L’Irak vient de passer une semaine fort chargée en visites de responsables des pays voisins, dont la RII, l’Arabie saoudite et le Qatar.
Insistant, devant ses invités, sur l’« arabité » de son pays, le Premier ministre irakien, Adel Abdel Mahdi, a préféré utiliser l’expression « acteurs de la libération » au lieu de l’« axe iranien ». Ce qui montre, selon l’agence de presse Fars News, son souci de préserver l’équilibre dans ses relations régionales et internationales. Mais cela ne l’empêchera pas de vouloir établir des « liens particuliers » avec Damas, selon le principe du « sort identique », écrit le journal libanais Al-Akhbar, citant des personnes qui ont rencontré le Premier ministre irakien.
Le président syrien, Bachar al-Assad, est attendu dans deux mois. Sur ce fond, ces sources estiment que Bagdad aura un rôle stratégique lors de l’étape suivante.
« Notre rôle ne se limitera plus à être un acteur régional ; nous assumerons aussi un rôle dans le règlement des différends et l’élaboration des initiatives, en ce qui concerne la donne saoudo-iranienne », aurait dit Adel Abdel Mahdi selon ces sources.
C’est en ces termes que le ministre des Affaires étrangères iranien, Mohammad Javad Zarif, résume les résultats de la visite du président Hassan Rohani en Irak : « Règlement de questions vieilles de plusieurs décennies, dont la livraison à titre gratuit de visas pour les pèlerins, le dragage du fleuve Arvand Roud et la création de la ligne ferroviaire Shalamcheh-Bassora ».
Le ministre délégué saoudien pour les pays du golfe Persique et ancien ambassadeur saoudien à Bagdad, Thamer al-Sabhan, était le deuxième invité du gouvernement irakien.
Thamer al-Sabhan se montrait très curieux d’apprendre quels étaient exactement les objectifs du président iranien en Irak, a déclaré une source bien informée au journal Al-Akhbar.
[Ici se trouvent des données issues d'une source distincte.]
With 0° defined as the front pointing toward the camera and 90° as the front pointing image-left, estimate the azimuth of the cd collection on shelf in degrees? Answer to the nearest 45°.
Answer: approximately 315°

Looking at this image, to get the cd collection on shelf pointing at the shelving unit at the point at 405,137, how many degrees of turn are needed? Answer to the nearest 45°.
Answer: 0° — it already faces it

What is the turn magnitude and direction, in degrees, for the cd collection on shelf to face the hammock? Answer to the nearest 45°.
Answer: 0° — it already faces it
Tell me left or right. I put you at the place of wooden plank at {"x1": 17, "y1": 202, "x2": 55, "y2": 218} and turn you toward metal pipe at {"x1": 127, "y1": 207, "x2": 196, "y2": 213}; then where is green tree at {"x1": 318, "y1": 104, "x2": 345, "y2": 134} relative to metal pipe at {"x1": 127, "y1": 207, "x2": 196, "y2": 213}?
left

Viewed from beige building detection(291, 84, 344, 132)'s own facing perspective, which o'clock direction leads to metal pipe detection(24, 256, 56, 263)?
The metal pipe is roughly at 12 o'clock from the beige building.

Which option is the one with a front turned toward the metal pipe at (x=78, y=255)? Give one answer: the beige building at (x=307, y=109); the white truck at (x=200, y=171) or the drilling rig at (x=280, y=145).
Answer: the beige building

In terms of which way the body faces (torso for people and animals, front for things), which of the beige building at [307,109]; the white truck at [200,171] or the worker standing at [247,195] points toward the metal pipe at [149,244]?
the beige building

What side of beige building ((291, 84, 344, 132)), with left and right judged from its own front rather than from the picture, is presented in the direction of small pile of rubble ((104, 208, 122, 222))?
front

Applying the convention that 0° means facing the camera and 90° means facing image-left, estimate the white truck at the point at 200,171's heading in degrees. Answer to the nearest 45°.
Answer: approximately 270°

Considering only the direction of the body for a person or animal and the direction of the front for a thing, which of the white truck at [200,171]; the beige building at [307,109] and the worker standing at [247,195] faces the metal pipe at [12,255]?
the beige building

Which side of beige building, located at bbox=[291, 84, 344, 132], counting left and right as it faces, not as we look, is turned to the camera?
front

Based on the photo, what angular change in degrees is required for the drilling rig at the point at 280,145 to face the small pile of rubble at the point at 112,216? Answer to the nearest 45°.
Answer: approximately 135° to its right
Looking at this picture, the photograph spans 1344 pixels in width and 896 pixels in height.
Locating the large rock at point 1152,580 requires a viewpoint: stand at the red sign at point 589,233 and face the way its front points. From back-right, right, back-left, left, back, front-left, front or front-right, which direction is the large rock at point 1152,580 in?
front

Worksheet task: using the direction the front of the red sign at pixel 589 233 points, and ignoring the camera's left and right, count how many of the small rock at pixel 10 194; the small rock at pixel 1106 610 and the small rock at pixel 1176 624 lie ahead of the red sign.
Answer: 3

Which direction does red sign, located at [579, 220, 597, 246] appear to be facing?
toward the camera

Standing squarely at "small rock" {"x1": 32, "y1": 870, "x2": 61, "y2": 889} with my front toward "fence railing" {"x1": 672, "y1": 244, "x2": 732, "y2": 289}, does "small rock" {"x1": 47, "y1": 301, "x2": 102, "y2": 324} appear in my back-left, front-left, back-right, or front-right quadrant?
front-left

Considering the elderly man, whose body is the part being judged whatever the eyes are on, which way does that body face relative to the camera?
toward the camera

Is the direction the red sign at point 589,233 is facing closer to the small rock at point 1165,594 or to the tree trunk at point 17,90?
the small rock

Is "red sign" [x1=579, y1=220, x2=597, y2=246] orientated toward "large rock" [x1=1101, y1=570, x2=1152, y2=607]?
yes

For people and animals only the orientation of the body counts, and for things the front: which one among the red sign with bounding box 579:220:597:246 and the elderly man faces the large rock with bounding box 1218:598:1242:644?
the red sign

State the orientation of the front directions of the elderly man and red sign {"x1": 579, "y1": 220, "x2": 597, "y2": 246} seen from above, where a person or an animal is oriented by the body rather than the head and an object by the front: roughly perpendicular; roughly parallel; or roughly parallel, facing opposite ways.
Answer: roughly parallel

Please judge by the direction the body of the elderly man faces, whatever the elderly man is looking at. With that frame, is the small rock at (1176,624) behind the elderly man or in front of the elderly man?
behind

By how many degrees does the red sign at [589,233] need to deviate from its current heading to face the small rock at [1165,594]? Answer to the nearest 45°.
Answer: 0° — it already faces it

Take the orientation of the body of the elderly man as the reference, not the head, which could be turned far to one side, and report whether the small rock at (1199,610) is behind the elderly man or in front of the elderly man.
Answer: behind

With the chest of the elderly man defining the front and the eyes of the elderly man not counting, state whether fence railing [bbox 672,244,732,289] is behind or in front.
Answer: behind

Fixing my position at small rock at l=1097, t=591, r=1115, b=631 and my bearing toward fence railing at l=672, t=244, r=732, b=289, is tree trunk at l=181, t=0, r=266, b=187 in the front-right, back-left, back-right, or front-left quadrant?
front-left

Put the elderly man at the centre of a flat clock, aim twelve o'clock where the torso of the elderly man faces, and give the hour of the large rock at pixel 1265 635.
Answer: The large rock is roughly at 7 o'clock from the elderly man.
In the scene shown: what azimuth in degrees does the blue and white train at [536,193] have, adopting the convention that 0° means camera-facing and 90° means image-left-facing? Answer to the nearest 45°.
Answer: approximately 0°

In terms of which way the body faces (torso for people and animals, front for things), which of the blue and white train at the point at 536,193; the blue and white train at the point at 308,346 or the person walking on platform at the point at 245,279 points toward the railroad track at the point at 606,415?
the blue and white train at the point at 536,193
« Ne vous mêlez pas de nos affaires intérieures et de nos relations avec des pays voisins. […] Nous souhaitons entretenir des liens particuliers avec tous nos voisins », lui aurait rétorqué la partie irakienne.
Par ailleurs, l’arrivée en Irak d’une délégation qatarie a suscité des questions sur une probable rivalité entre ces deux pays riverains du golfe Persique dans une soi-disant course au rapprochement avec Bagdad. Le Qatar semble vouloir affirmer sa place en Irak et envisage de vastes investissements dans les secteurs de la reconstruction, des télécommunications et des gisements gaziers.
Al-Akhbar ajoute que les milieux décisionnels en Irak semblent préférer l’interaction avec les Qataris, restant sceptiques et inquiets quant aux véritables intentions des parties saoudienne et émiratie.
Parlant de l’Arabie saoudite, le journal Al-Akhbar fait allusion aux événements meurtriers de 2007 et 2017, dont l’Arabie saoudite était le seul responsable. D’ailleurs, il ne reste plus rien du soi-disant Conseil de coordination saoudo-irakien créé en 2017 et conçu en principe dans une optique de rivalité avec l’Iran. Le journal Al-Akhbar ajoute que Riyad et Bagdad n’ont réalisé aucun projet ou plan commun.
Et en ce qui concerne les Émirats arabes unis, des sources gouvernementales ont dit à Al-Akhbar qu’il n’y avait pas de sérieuse volonté politique dans le sens d’un rapprochement avec Bagdad. Et cela semble vraisemblable, selon l’article. Le prince héritier des EAU chercherait plutôt à se cacher derrière son homologue saoudien. Une fois que la mission de rapprochement de Mohammed ben Salmane aura échoué, Mohammed ben Zayed pourra en profiter, mettant toute la responsabilité de cet échec sur le dos de son homologue saoudien.
Pour certains responsables irakiens, le fait que des pays arabes de la région se sont activés pour se rapprocher de l’Irak s’explique par trois motivations :
– Investir dans l’Irak de l’après-Daech ;
– Rivaliser avec l’Iran, en répétant que leurs territoires sont situés dans la « profondeur arabe » de l’Irak ;
– La crainte de perdre totalement leur place en Irak.
C’est pourquoi les pays arabes du golfe Persique s’impatientent de pouvoir montrer les nouvelles lettres de créance de leurs ambassadeurs en Irak, signes de leur retour de ce pays, au président US, qui ne cache pas son souhait de garder un œil sur l’Iran voisin depuis l’Irak.